This morning Bob Oakes started reading copy on wbur's Morning Edition reporting on Menino's idea to sell City Hall and City Hall Plaza. The plan was outlined at a breakfast meeting today (and missed the print dailies deadlines) with the Greater Boston Chamber of Commerce. It would be excellent to see the brick and concrete wasteland that is City Hall and the Plaza disappear – but what then would Boston residents have to complain about? Fashion and the T are starters.
The Herald put up a web bit and the AP tossed a story on the wire with more details. Menino's proposal would sell the current Plaza parcel – likely to a buyer who would raze City Hall and construct something a little more attractive to civic and commercial interests. The seat of Boston government would relocate to the waterfront in the City owned location the Bank of America Pavillion now leases. Just yesterday, Bostonist was wondering if the ICA opening was going to be the catalyst that will spur a real boon to the seaport district – Menino thinks building a City Hall there will secure that fate.
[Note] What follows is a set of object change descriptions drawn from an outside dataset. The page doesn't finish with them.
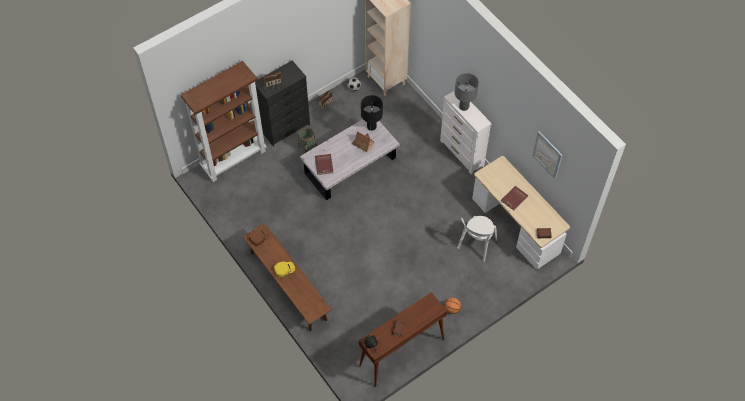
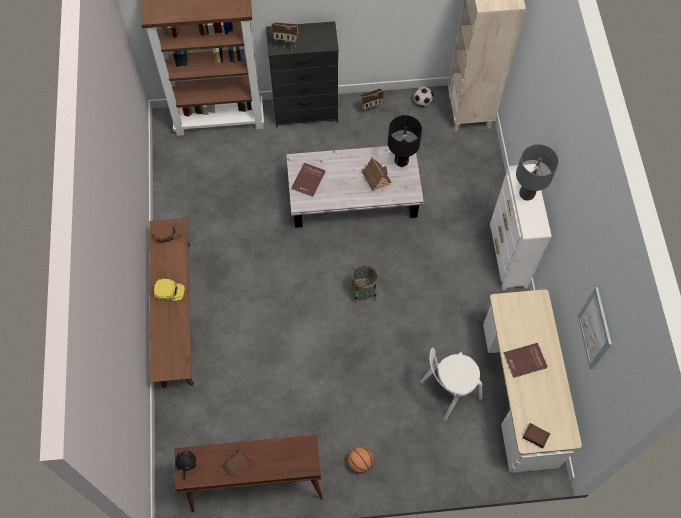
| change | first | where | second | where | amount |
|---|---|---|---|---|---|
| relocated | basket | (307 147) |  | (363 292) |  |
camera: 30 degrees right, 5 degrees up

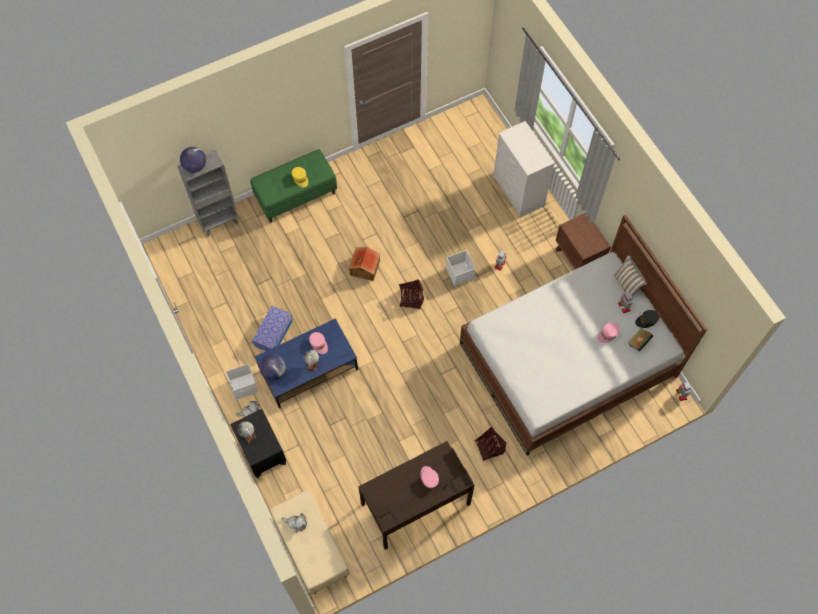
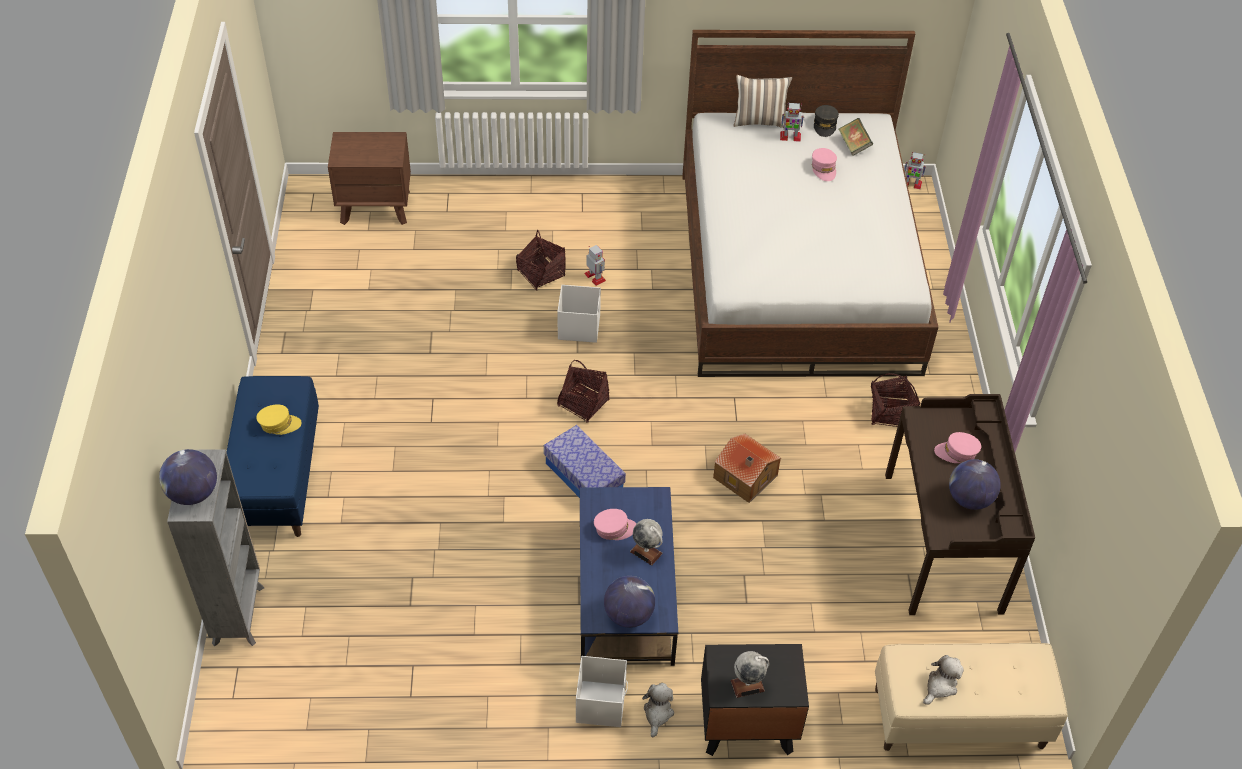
| change | first | where | second | where | amount |
|---|---|---|---|---|---|
| colour | green bench | (296 195) | blue bench | (276 477) |  |
| relocated | storage box | (273 333) |  | (584 476) |  |
| relocated | toy house | (364 268) |  | (745 478) |  |
| missing | white dresser | (519 192) |  |  |  |
| relocated | brown nightstand | (578 258) |  | (375 207) |  |
| appeared |  |  | basket | (541 273) |  |
| appeared |  |  | globe | (969 499) |  |
camera: 65 degrees left, 15 degrees down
We'll agree completely with the Mayor – the corner office overlooking the harbor and the Boston skyline would be quite a reward for the fifth term after spending his first four gazing out on Center Plaza and the JFK federal building.



Rebuild Scollay Square!
The Mayor's office actually looks out on the Quincy Market and the Harbor.
City Hall itself has actually grown on me. I think the main problem is that the plaza is completely dysfunctional.
It seems like a shame to bulldoze part of our history just because we don't like it at the moment. (Isn't that what happened there in the first place?!) Just like the area surrounding the Prudential was very uninviting when it was built, that has since been improved. The current location of City Hall is very accessible, both to residents and to the other government buildings in the area. I think the focus should be revitalizing that plaza: adding benches, trees, and perhaps a fountain... places where people want to actually sit and relax. Get some pushcarts in there like there used to be. It just needs more things to pull people in.
I would say if you're going to bulldoze the whole thing, including City Hall, build a new one in the same location, but make it a place which is actually pedestrian friendly and do whatever possible to eliminate the vast windswept wasteland that is there now.